I have heard that the set of all functions $R \to R$ is more than uncountable, but the set of all continuous functions $R \to R$ is only uncountable.
If I reason correctly, the set of all Maclaurin series is uncountable, since the set of possible coefficients for each monomial is uncountable, while the set of monomials is countable, so the set of all possible polynomials is uncountable (the Cartesian product of a countable and uncountable set is uncountable).
However, not every continuous function is representable in Maclaurin series (any polynomial is C-infinite, while the set of all continuous functions is C-0). My question is: is every C-infinite function representable in Maclaurin series? If not, what's the name of the set of all functions $R \to R$ representable in Maclaurin series?
In order to put an end to this question (see this post as well on the issue), I just post my previous answer from the comments section; also feel free to ask further questions.

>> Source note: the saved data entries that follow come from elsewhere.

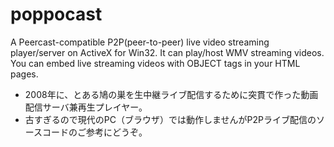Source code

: # poppocast

A Peercast-compatible P2P(peer-to-peer) live video streaming player/server on ActiveX for Win32. It can play/host WMV streaming videos. You can embed live streaming videos with OBJECT tags in your HTML pages.


- 2008年に、とある鳩の巣を生中継ライブ配信するために突貫で作った動画配信サーバ兼再生プレイヤー。
- 古すぎるので現代のPC（ブラウザ）では動作しませんがP2Pライブ配信のソースコードのご参考にどうぞ。

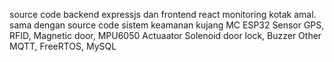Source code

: source code backend expressjs dan frontend react monitoring kotak amal. sama dengan source code sistem keamanan kujang
MC ESP32
Sensor GPS, RFID, Magnetic door, MPU6050
Actuaator Solenoid door lock, Buzzer
Other MQTT, FreeRTOS, MySQL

The standard example of a smooth function that cannot be represented by a Maclaurin series is
$$ f(x) = \begin{cases} e^{-1/x} & x>0, \\ 0 & x \leq 0 \end{cases}.$$
It is provable that $f$ is smooth at $x=0$, and it's also clearly smooth elsewhere. But its Maclaurin series is the constant zero function, which is not equal to $f$. The class of functions representable at $p$ by the Taylor series about $p$ are called real-analytic functions at $p$. And so the class of real analytic functions is strictly smaller than that of smooth functions.